[Data in this exercise]

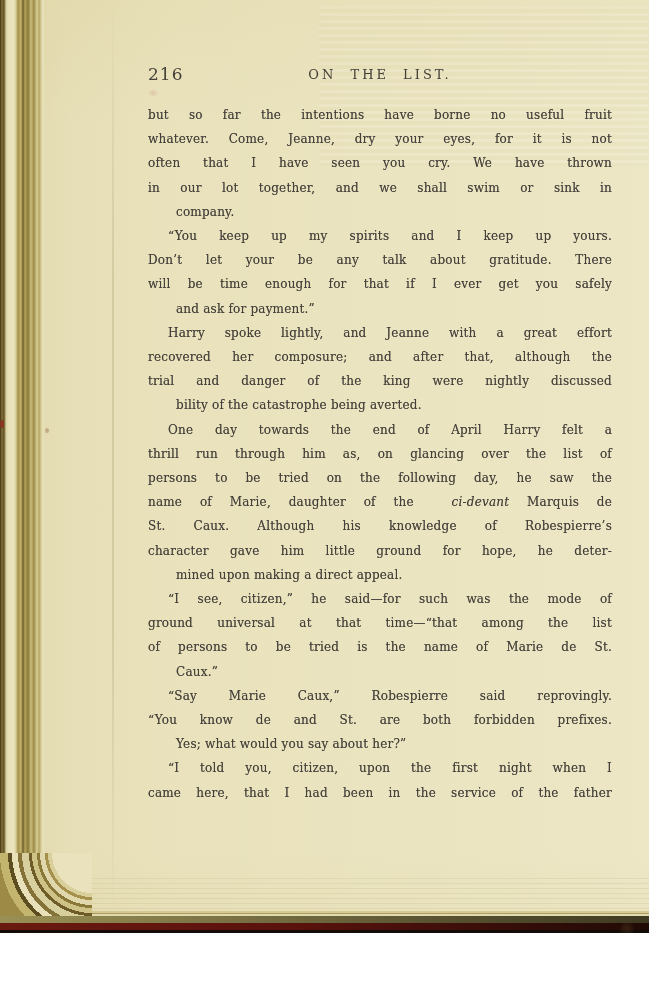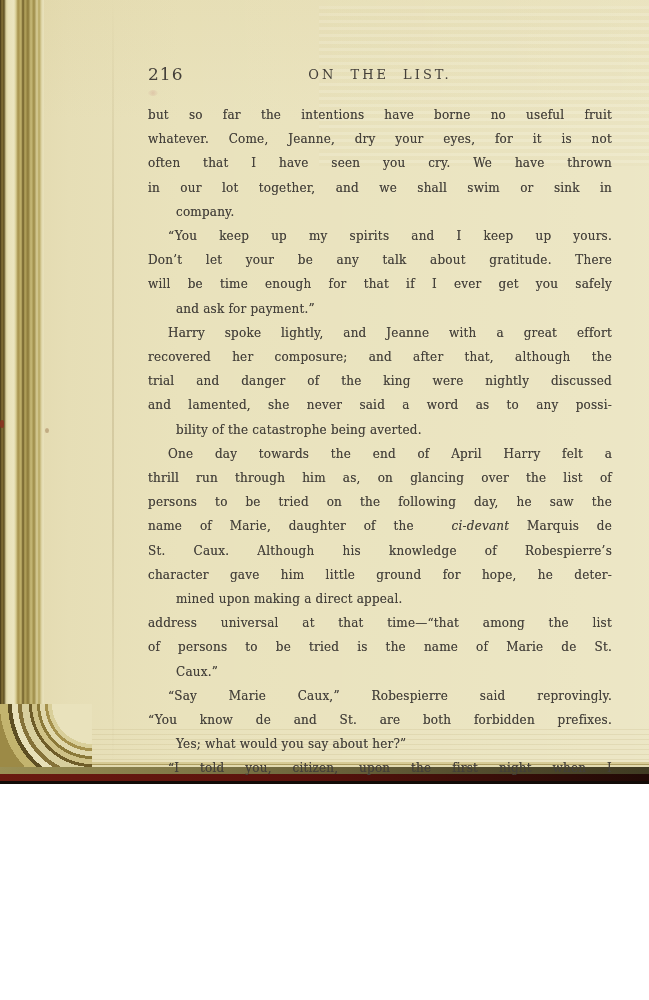"216" .book { height: 784px -> 933px }
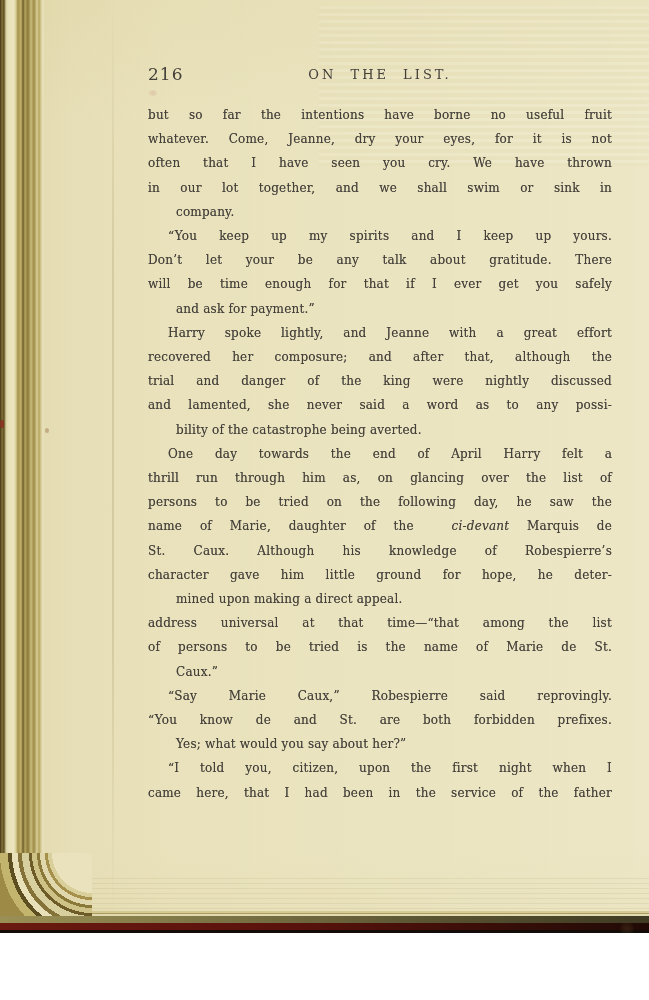"and lamented, she never said" div.line { html: <div>and lamented, she never said a word as to any possi-</div> -> none }
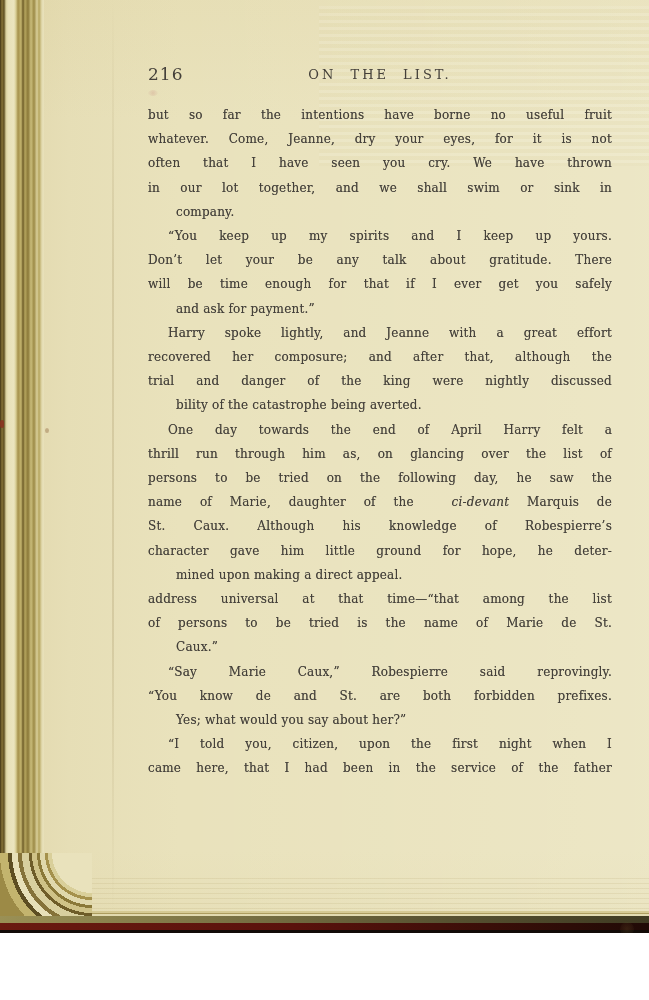"“I see, citizen,” he said—for" div.line { html: none -> <div>“I see, citizen,” he said—for such was the mode of</div> }
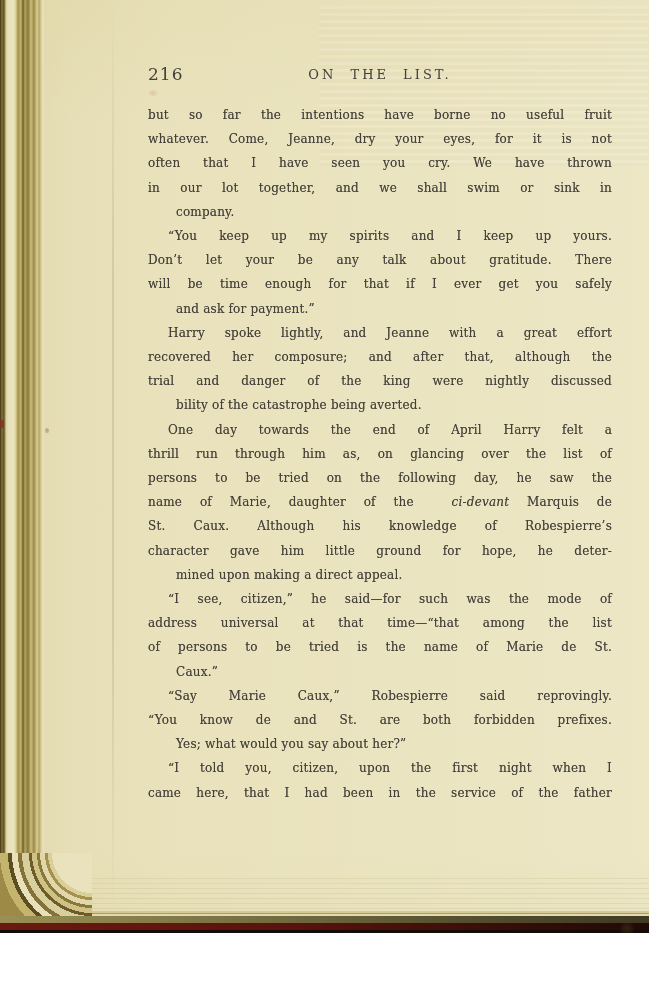"address universal at that time—“that" div.line { text: address -> ground }
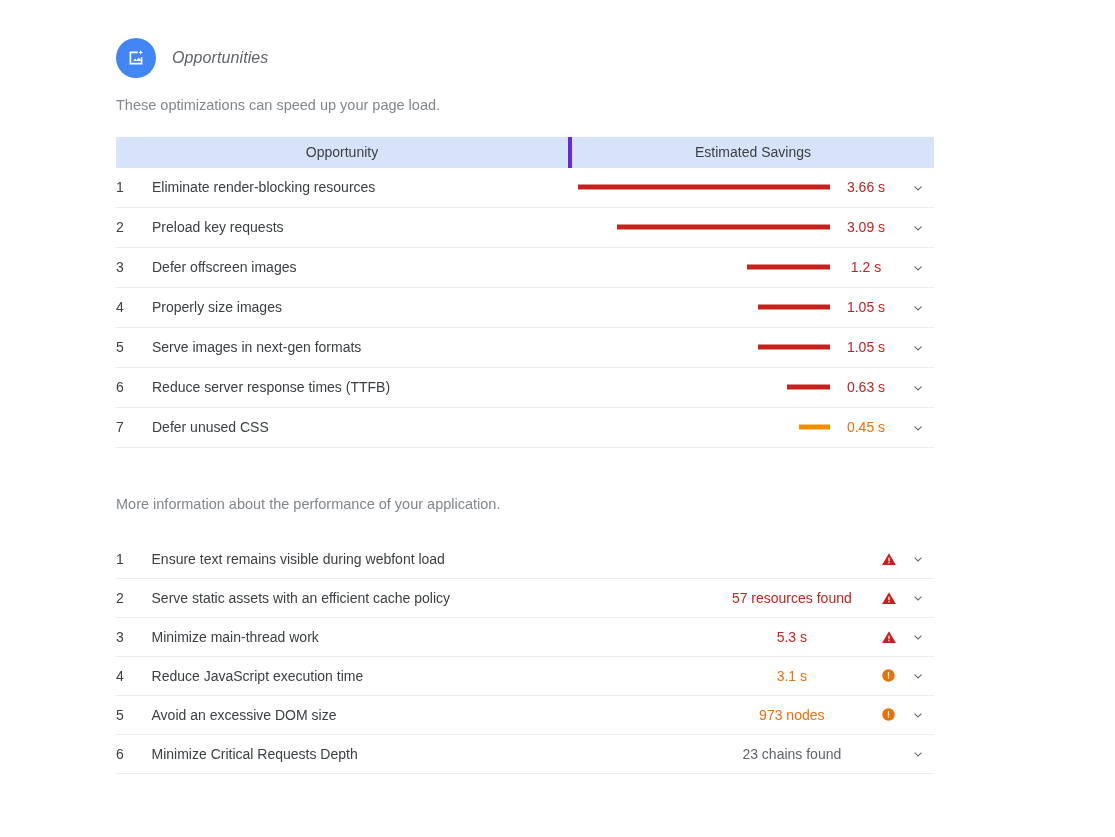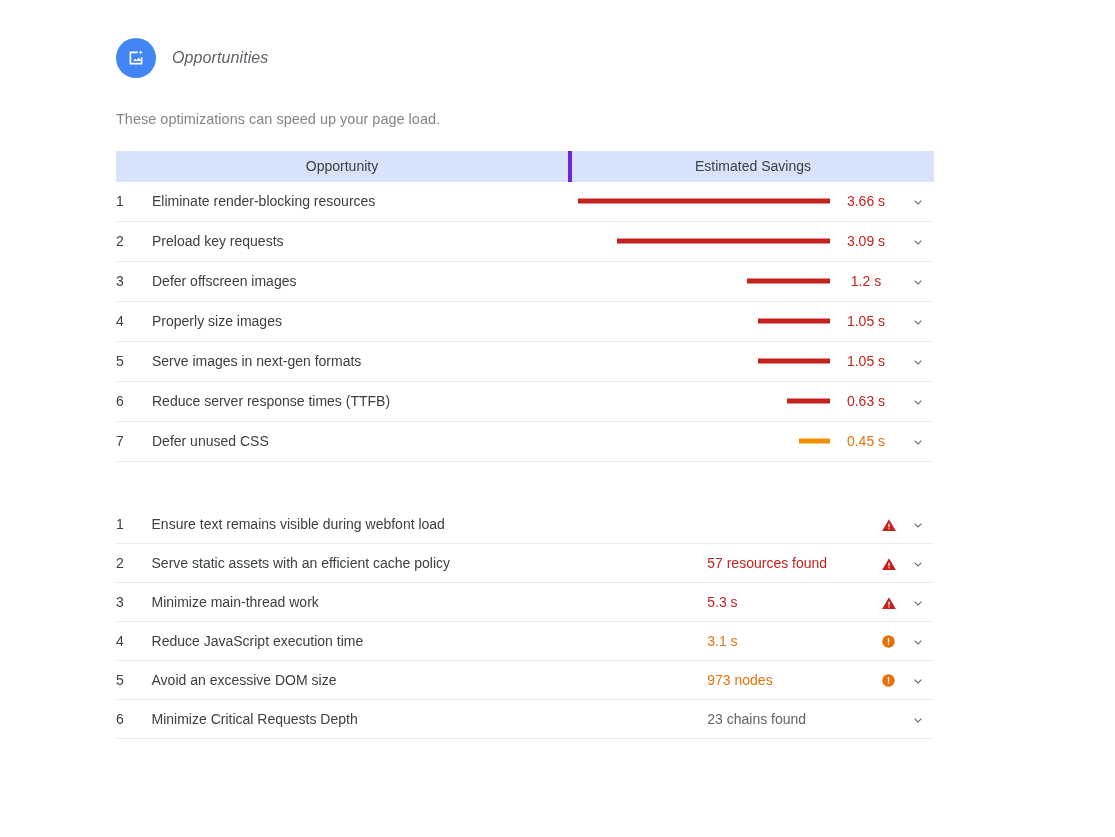"These optimizations can speed up" .section-desc { margin-top: 30px -> 16px }
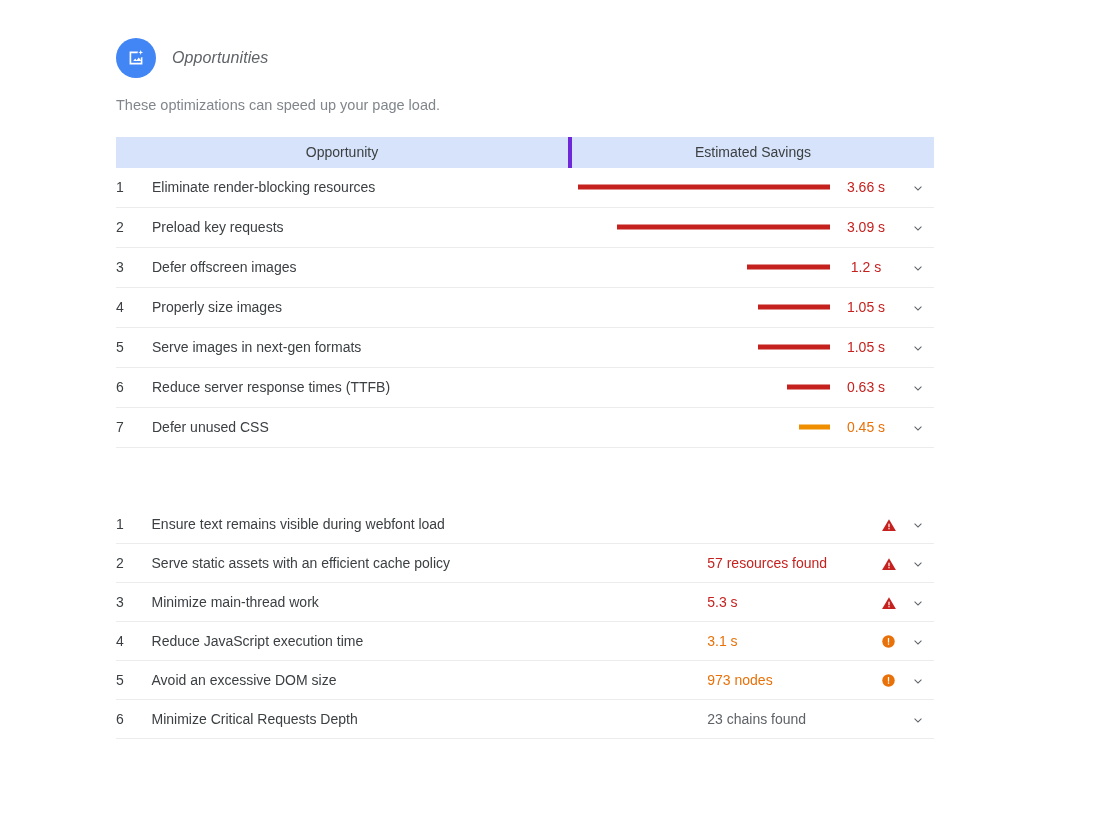"More information about the performance" div.section-desc { html: none -> <div>More information about the performance of your application.</div> }
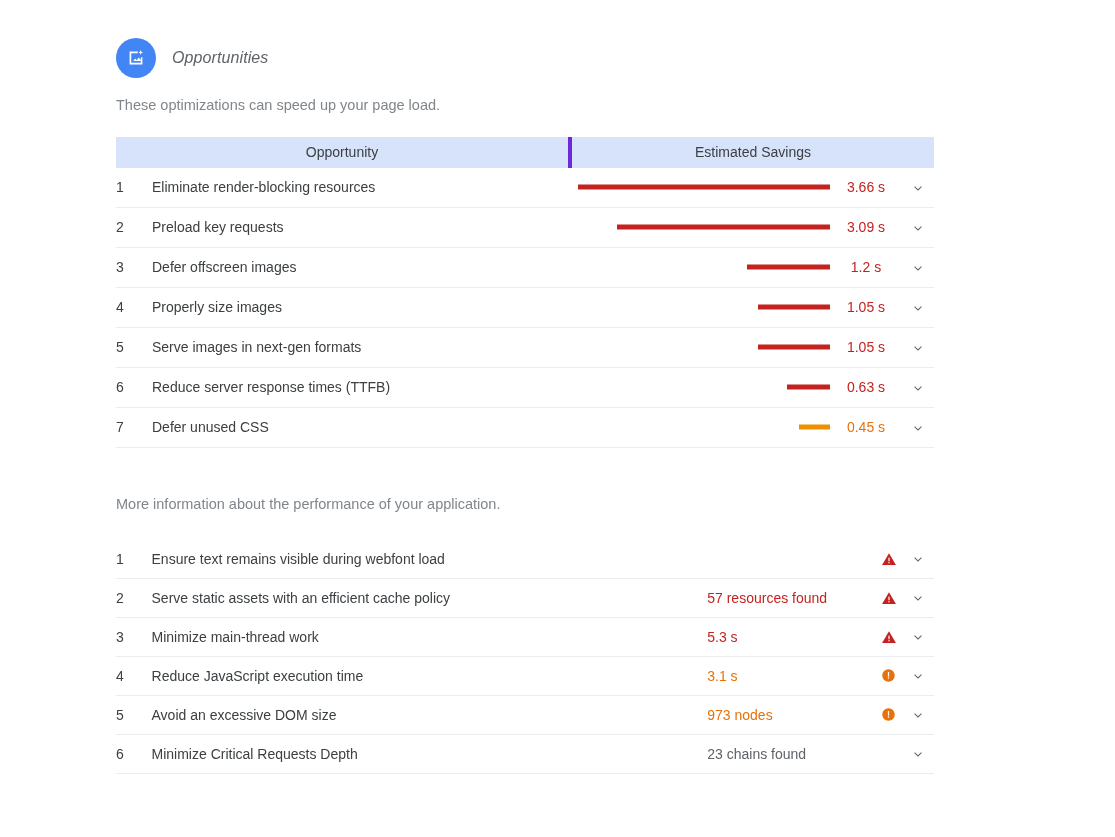"57 resources found" td.diag-val { text-align: left -> center }
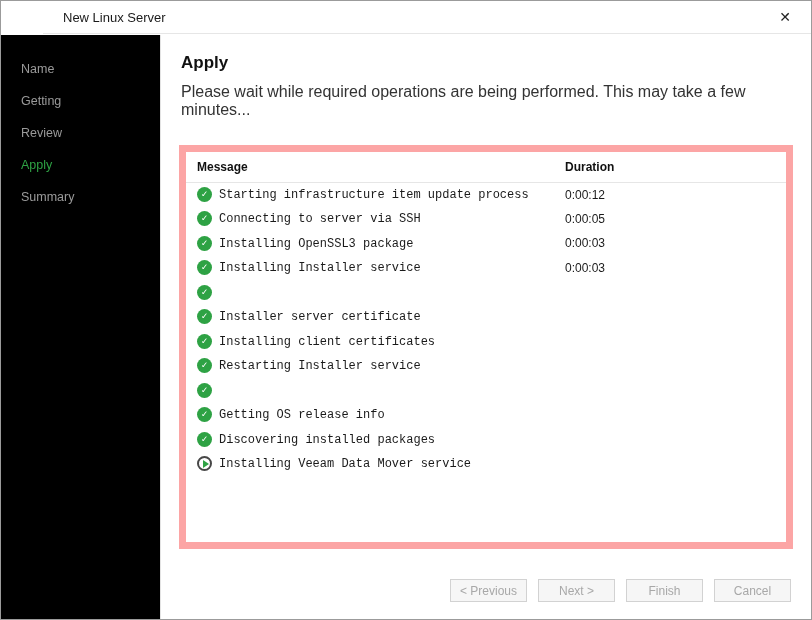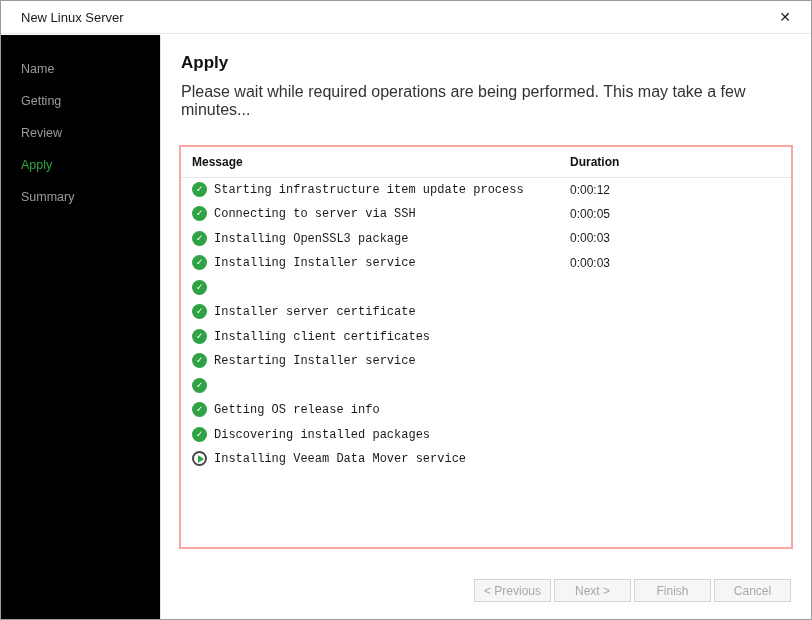"New Linux Server" .titlebar { margin-left: none -> 42px }
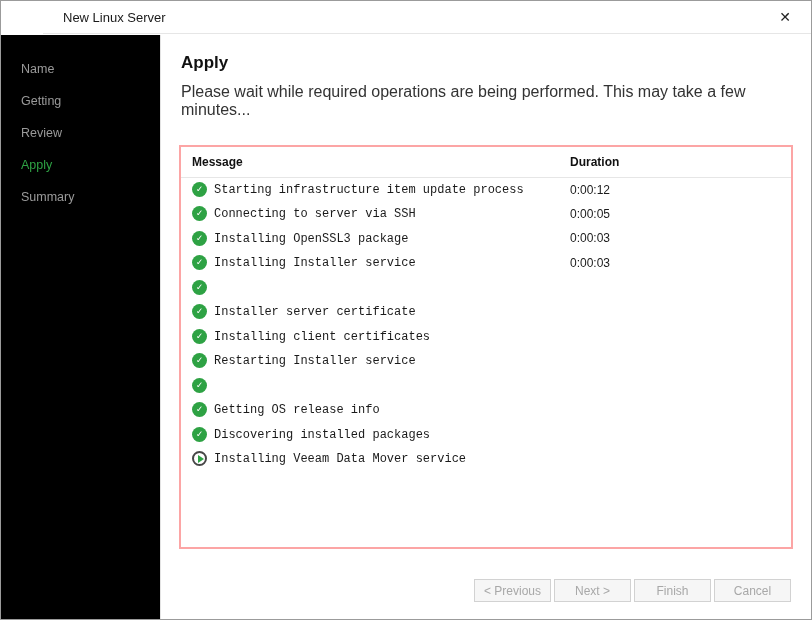"Message" .table-box { border: 2px solid #fca5a5 -> 7px solid #fca5a5 }
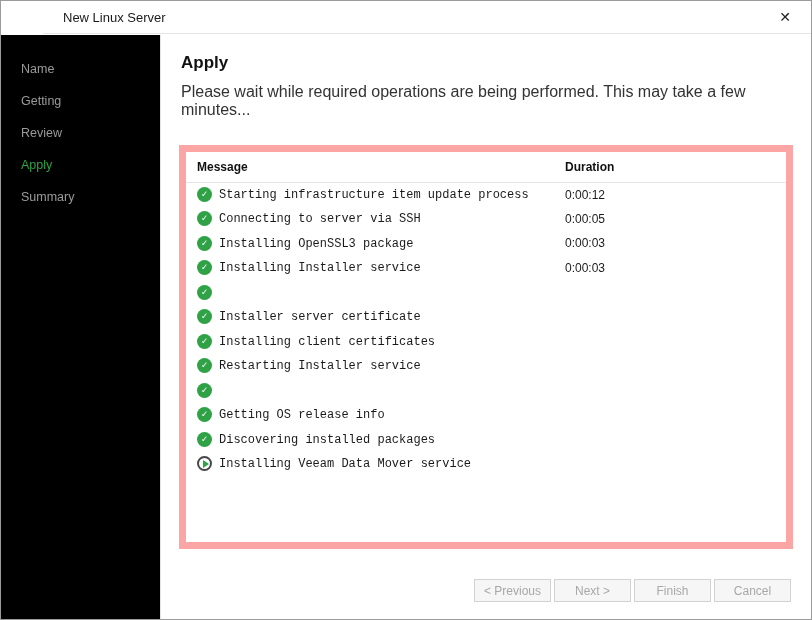"< Previous" .button-row { gap: 3px -> 11px }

[/Data in this exercise]

Copy only the part of the records that runs from the first line to the line with "margin-left: none ->", ends included, leaving pictures out.

"216" .book { height: 784px -> 933px }
"and lamented, she never said" div.line { html: <div>and lamented, she never said a word as to any possi-</div> -> none }
"“I see, citizen,” he said—for" div.line { html: none -> <div>“I see, citizen,” he said—for such was the mode of</div> }
"address universal at that time—“that" div.line { text: address -> ground }
"These optimizations can speed up" .section-desc { margin-top: 30px -> 16px }
"More information about the performance" div.section-desc { html: none -> <div>More information about the performance of your application.</div> }
"57 resources found" td.diag-val { text-align: left -> center }
"New Linux Server" .titlebar { margin-left: none -> 42px }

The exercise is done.